On this basis, the United Kingdom in respect of Northern Ireland has requested to be authorised to continue the application of the derogation from 1 January 2024. The derogation should be limited in time to 31 December 2026, so that it can be assessed whether the special scheme is still a correct reflection of the overall apportionment between business and private use.

Consistency with existing policy provisions in the policy area

Article 176 of the VAT Directive stipulates that the Council shall determine the expenditure in respect of which VAT is not deductible. Until then, it authorises Member States to maintain the exclusions provided for under their national laws on 1 January 1979. There are therefore a number of standstill provisions restricting the right to deduct in relation to passenger cars.

Notwithstanding previous initiatives to establish rules on which categories of expenditure may be subject to a restriction on the right to deduct3, such special scheme is appropriate in the awaiting of a harmonisation of these rules at EU level.

2. LEGAL BASIS, SUBSIDIARITY AND PROPORTIONALITY

Legal basis

Article 395 of the VAT Directive.

Subsidiarity (for non-exclusive competence)

Considering the provision of the VAT Directive on which it is based, the subsidiarity principle is respected at the level of the VAT Directive.

Proportionality

The Decision concerns an authorisation granted to the United Kingdom in respect of Northern Ireland upon its own request and does not constitute any obligation.

Given the limited scope of the special scheme, it is proportionate to the aim pursued, i.e. to simplify VAT obligations and VAT collection. It does not go beyond what is required to simplify VAT obligations and VAT collection in a specific sector. The scheme remains optional for taxable persons.

Choice of the instrument

The instrument proposed is a Council Implementing Decision.

Under Article 395 of the VAT Directive, a derogation from the common VAT rules is only possible upon authorisation by the Council, which is acting unanimously on a proposal from the Commission. A Council Implementing Decision is the most suitable instrument since it can be addressed individually.

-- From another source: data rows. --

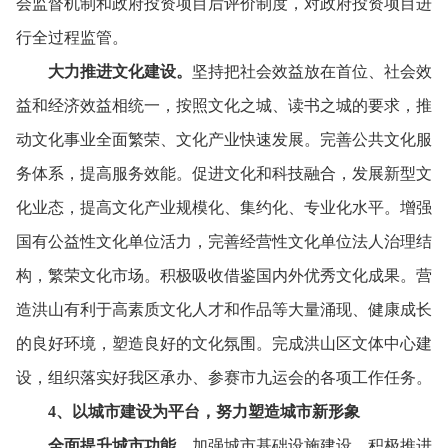
会监督机制和政府投资项目后评价制度，
对政府投资项目进
行全过程监管。
大力推进文化建设。
坚持把社会效益放在首位、
社会效
益和经济效益相统一，
按照文化之城、
读书之城的要求，
推
动文化事业全面繁荣、
文化产业快速发展。
完善公共文化服
务体系，
提高服务效能。
促进文化和科技融合，
发展新型文
化业态，
提高文化产业规模化、
集约化、
专业化水平。
增强
国有公益性文化单位活力，
完善经营性文化单位法人治理结
构，
繁荣文化市场。
积极吸收借鉴国内外优秀文化成果。
营
造洪山有利于高素质文化人才和作品等大量涌现、
健康成长
的良好环境，
塑造良好的文化氛围。
完成洪山区文体中心建
设，
组织落实好我区承办、
参赛市九运会的各项工作任务。
4
、
以城市建设为平台，
努力塑造城市新形象
全面提升城市功能。
加强城市基础设施建设，
积极推进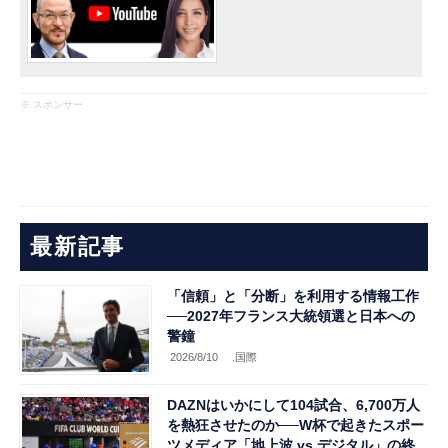
※ スポンサー
最新記事
「信頼」と「分断」を利用する情報工作
──2027年フランス大統領選と日本への
警鐘
2026/8/10
.国際
DAZNはいかにして104試合、6,700万人
を熱狂させたのか──W杯で起きたスポー
ツメディア「地上波 vs デジタル」の終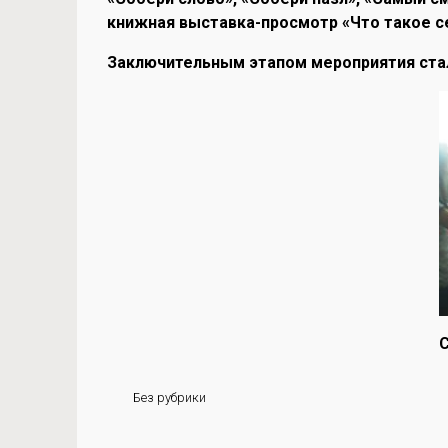
книжная выставка-просмотр «Что такое с
Заключительным этапом мероприятия ста
С
Без рубрики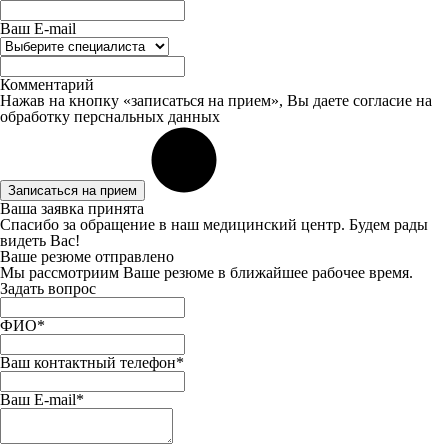
Ваш E-mail
Комментарий
Нажав на кнопку «записаться на прием», Вы даете
согласие
на
обработку перснальных данных
Записаться на прием
Ваша заявка принята
Спасибо за обращение в наш медицинский центр. Будем рады
видеть Вас!
Ваше резюме отправлено
Мы рассмотриим Ваше резюме в ближайшее рабочее время.
Задать вопрос
ФИО*
Ваш контактный телефон*
Ваш E-mail*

3. RESULTS OF EX-POST EVALUATIONS, STAKEHOLDER CONSULTATIONS AND IMPACT ASSESSMENTS

Stakeholder consultations

No stakeholder consultation has been conducted. The present proposal is based on a request made by the United Kingdom in the respect of Northern Ireland and concerns only Northern Ireland.

Collection and use of expertise

There was no need for external expertise.

Impact assessment

The proposed Decision aims at simplifying VAT collection and VAT obligations in relation to fuel expenditure for company cars partly used for non-business purposes and has therefore a potential positive impact.

For taxable persons, who would opt for this system, it reduces administrative burdens and compliance costs by removing the need to keep detailed mileage records on each company car for VAT purposes. Such record keeping requirements are likely to be time consuming and often impose significant administrative burdens for relatively small amounts of tax. It is indicated that this option, thanks to the simplification it offers, avoids the pitfalls of having businesses opting out of their recovery right of VAT on fuel used for business purposes. It was also indicated that the special measure provides taxable persons with legal certainty.

The simplification method also reduces burdens for the tax authorities, which would otherwise be required to audit numerous individual cases.

Nevertheless, because of the narrow scope of the derogation and the limited application in time, the impact will in any case be limited.

4. BUDGETARY IMPLICATIONS

The measure will have no adverse impact on the Union's own resources accruing from VAT. In this context, it is reminded that, in accordance with the second paragraph of Article 8 of the Protocol, revenues resulting from transactions that are taxable in Northern Ireland shall not be remitted to the EU.

5. OTHER ELEMENTS

Implementation plans and monitoring, evaluation and reporting arrangements

The proposal includes a sunset clause; an automatic time limit which is set at 31 December 2026.